- [Text provided]
★ ★ ★ ★ ★ ★ ★

Dahlia Adler Interview

Dahlia Adler is the author, editor, anathologist among other hats for The Radleigh University trilogy, Cool for the Summer, His Hideous Heart anathology, Going Bicoastal and other YA books specializing in queer, Jewish representation. She graciously took the time before Hannakuh to answer my questions about representation, behind the scenes process to anathologies and what’s coming next. Enjoy!

1. To start off with a light note, what are your favorite tropes to write?  

I don’t end up writing my favorite, to be honest. Like, I’d love to write a really good enemies-to-lovers, but I feel like it just comes off as flirty banter no matter what.

Meanwhile, I don’t think of myself as loving second-chance romance, but I’ve written it twice. For me, my favorite is really about pairing, and that’s straitlaced guy/chaos girl. Love love love.

2. Besides being an author, you’re also the editor of several anthology collections. What is the process of coming with a anthology and choosing the writers? 

 Anthologies are complicated, but they’ve been a lot of fun!

The concept for my first one, His Hideous Heart, was actually the idea of a teacher on Twitter, and from there it was relatively easy to figure out what would follow it.

Then “girls in sports” was something Jennifer Iacopelli and I had been lamenting was way too rare in YA, and the holiday anthology idea was born of wishing there were more holiday stories in YA outside of Christmas.

As for finding the contributors, it’s a combination of “Who has lived experience with this and could bring something authentic to the table,” “Who’s already writing this really well and could do a cool spin,” “Who’s a voice I’d really like to hear more from, or I’d particularly like to take on this idea,” and “Who do I just think is really, really good at this.” 

3. You specialize in queer rep. Bisexuality in the queer community can be difficult with the myth of straight-passing and bi-erasure. How do you navigate the nuance of that? 

For me, having authors have relatable and realistic conversations about things is my favorite way to tackle the typical stereotypes, but I also try to “show” at the same time through the characters’ relationships with people of different genders.

You’ll never please everyone with your depiction of a bi character – that’s a given – but you can show many different ways to be bi, to live it and think about it and experience it and understand it, and that’s what I aim for.

★ ★ ★ ★ ★ ★ ★

[Dataset entries]
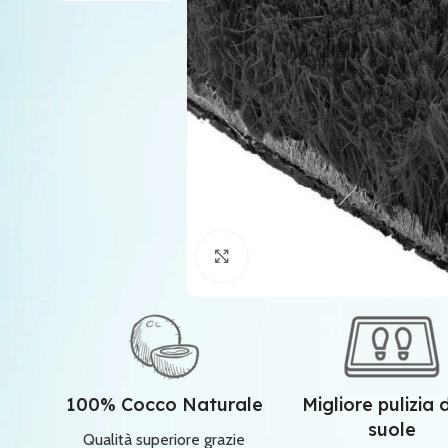
Clicca per ingrandire
100% Cocco Naturale
Migliore pulizia 
suole
Qualità superiore grazie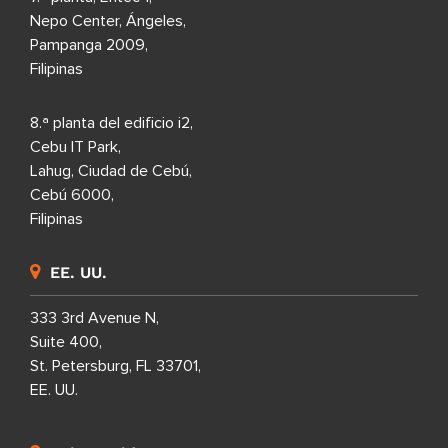
Nepo Center, Ángeles,
Pampanga 2009,
Filipinas
8.ª planta del edificio i2,
Cebu IT Park,
Lahug, Ciudad de Cebú,
Cebú 6000,
Filipinas
EE. UU.
333 3rd Avenue N,
Suite 400,
St. Petersburg, FL 33701,
EE. UU.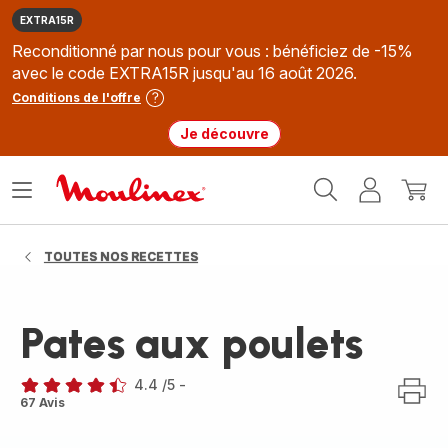
EXTRA15R
Reconditionné par nous pour vous : bénéficiez de -15%
avec le code EXTRA15R jusqu'au 16 août 2026.
Conditions de l'offre
Je découvre
Accueil
Ouvrir
Mon
Mon
Moulinex
le
compte
panie
menu
TOUTES NOS RECETTES
Pates aux poulets
4.4
/5
-
ratings.4.4
67 Avis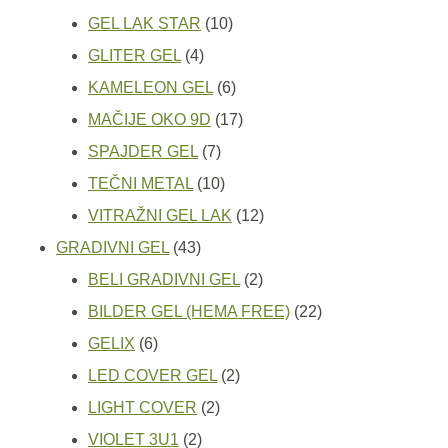
proizvoda
10
GEL LAK STAR
10
4
proizvoda
GLITER GEL
4
proizvoda
6
KAMELEON GEL
6
proizvoda
17
MAČIJE OKO 9D
17
7
proizvoda
SPAJDER GEL
7
proizvoda
10
TEČNI METAL
10
proizvoda
12
VITRAŽNI GEL LAK
12
43
proizvoda
GRADIVNI GEL
43
proizvoda
2
BELI GRADIVNI GEL
2
proizvoda
22
BILDER GEL (HEMA FREE)
22
6
proizvoda
GELIX
6
proizvoda
2
LED COVER GEL
2
2
proizvoda
LIGHT COVER
2
2
proizvoda
VIOLET 3U1
2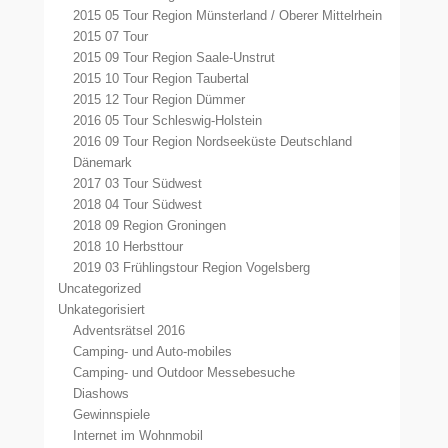
2015 05 Tour Region Münsterland / Oberer Mittelrhein
2015 07 Tour
2015 09 Tour Region Saale-Unstrut
2015 10 Tour Region Taubertal
2015 12 Tour Region Dümmer
2016 05 Tour Schleswig-Holstein
2016 09 Tour Region Nordseeküste Deutschland
Dänemark
2017 03 Tour Südwest
2018 04 Tour Südwest
2018 09 Region Groningen
2018 10 Herbsttour
2019 03 Frühlingstour Region Vogelsberg
Uncategorized
Unkategorisiert
Adventsrätsel 2016
Camping- und Auto-mobiles
Camping- und Outdoor Messebesuche
Diashows
Gewinnspiele
Internet im Wohnmobil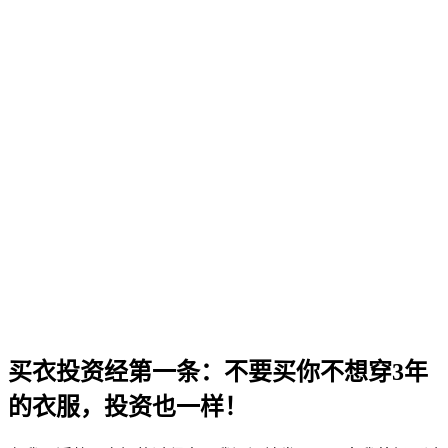
买衣投资经第一条：不要买你不想穿3年
的衣服，投资也一样！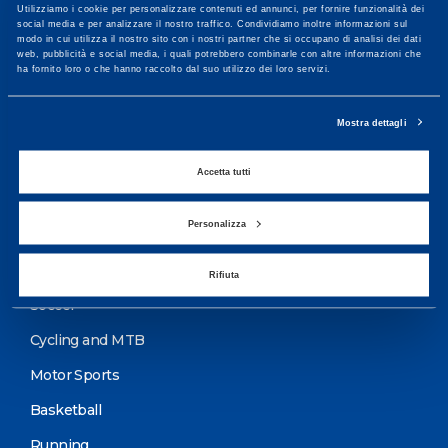
Utilizziamo i cookie per personalizzare contenuti ed annunci, per fornire funzionalità dei
More informations
social media e per analizzare il nostro traffico. Condividiamo inoltre informazioni sul
modo in cui utilizza il nostro sito con i nostri partner che si occupano di analisi dei dati
web, pubblicità e social media, i quali potrebbero combinarle con altre informazioni che
ha fornito loro o che hanno raccolto dal suo utilizzo dei loro servizi.
Services
Mostra dettagli
Medical Services
Assessment Test
Accetta tutti
Training Schedule
Personalizza
Sport
Rifiuta
Soccer
Cycling and MTB
Motor Sports
Basketball
Running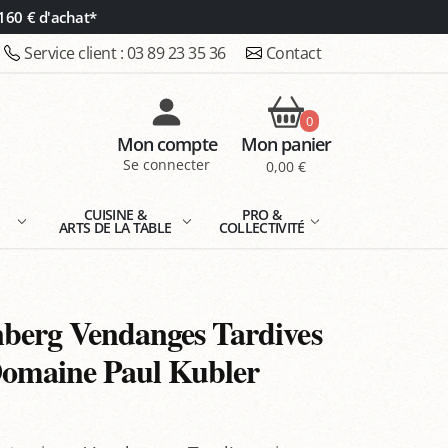
160 € d'achat*
Service client :
03 89 23 35 36
Contact
0
Mon compte
Mon panier
Se connecter
0,00 €
E
CUISINE &
PRO &
ARTS DE LA TABLE
COLLECTIVITÉ
enberg Vendanges Tardives
Domaine Paul Kubler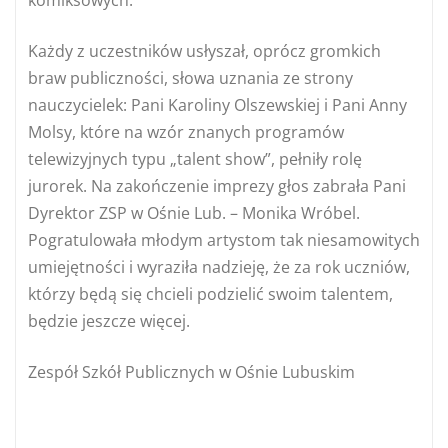
Każdy z uczestników usłyszał, oprócz gromkich
braw publiczności, słowa uznania ze strony
nauczycielek: Pani Karoliny Olszewskiej i Pani Anny
Molsy, które na wzór znanych programów
telewizyjnych typu „talent show”, pełniły rolę
jurorek. Na zakończenie imprezy głos zabrała Pani
Dyrektor ZSP w Ośnie Lub. – Monika Wróbel.
Pogratulowała młodym artystom tak niesamowitych
umiejętności i wyraziła nadzieję, że za rok uczniów,
którzy będą się chcieli podzielić swoim talentem,
będzie jeszcze więcej.
Zespół Szkół Publicznych w Ośnie Lubuskim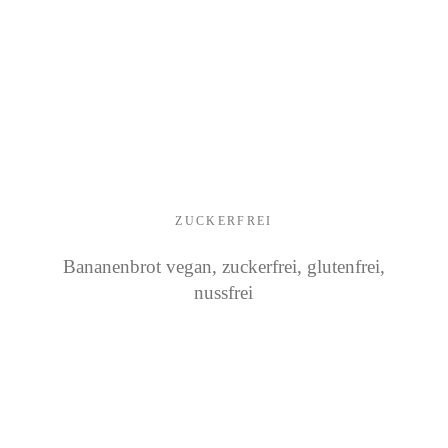
ZUCKERFREI
Bananenbrot vegan, zuckerfrei, glutenfrei,
nussfrei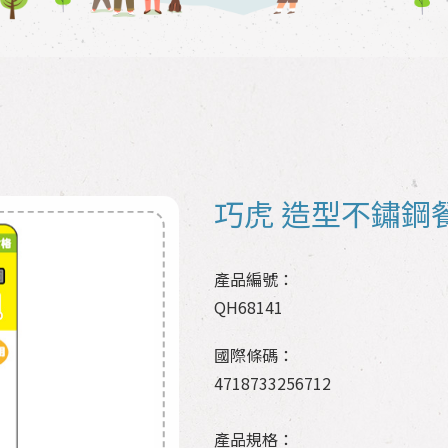
巧虎 造型不鏽鋼
產品編號：
QH68141
國際條碼：
4718733256712
產品規格：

★ ★ ★ ★ ★ ★ ★

- [Work task 1] In the Dahlia Adler interview, which character pairing does she name as her favorite?
- [Work task 2] Carry on the Dahlia Adler interview from the point where the text stops.

- [Answer box 1] A straitlaced guy paired with a chaos girl.

- [Answer box 2]
4. Your books are also rare in that they feature explicitly Jewish protagonists outside of Holocaust narratives. Why is it important to share these stories? 

 I grew up on Holocaust narratives and as the grandchild of survivors, so I definitely feel their importance, but when you have all the narratives about Jews being historical, people tend to forget that we’re still a living, breathing people among them, and particularly that we’re constantly trying to figure out how to thrive in a Christian-majority country where everyone’s off for Christmas but Yom Kippur requires vacation days.

I think it’s important for Jewish teens to have stories that put them in a dominant narrative too, and allow them to see themselves as heroes or romantics or adventurers or whatever else we’ve largely been shut out of. And I think it’s helpful for others to understand where we’re coming from, what our traditions mean to us, and that we’re different but also not. 

5. Another aspect your novels touch on, specifically Cool for the Summer, is the diversity of Jewish experiences through Jasmine who is Mizrahi instead of the typical Ashkenazi narrative.  How do you think the industry could improve  on the diverse Jewish rep? 

Well that’s definitely one way! I’m an Ashkenazi writer, and I do try to always include at least one Sephardi or Mizrahi character in my books, but I’d love to see more work from actual Sephardi or Mizrahi Jews.

Not to mention Jews of color – there are so few represented in children’s literature, and they already see themselves underrepresented in so many places. 

6. On a superficial level, Under the Lights reminded me of The Half of It. Of course, you published it first, how did the premise of a platonic boy/girl friendship in Hollywood come to you? 

Weirdly, that was an entirely different book in its first draft – both Vanessa and Josh had romances that weren’t working at all, but they (along with Liam) were always my leads. Then I finally figured out Vanessa was a lesbian, stripped out both of their romances (and Liam’s POV, which was terrible), and followed their interactions where they led!

It was very organic once all the rest of that was gone. I’ve always loved mixed-gender friendships, and have had a few really formative ones in my life, so they’re something I always love to write. 

7. In researching football and cheerleading for Home Field Advantage, were there any interesting bits you couldn’t fit? Alternatively, something new you learned that added to the story?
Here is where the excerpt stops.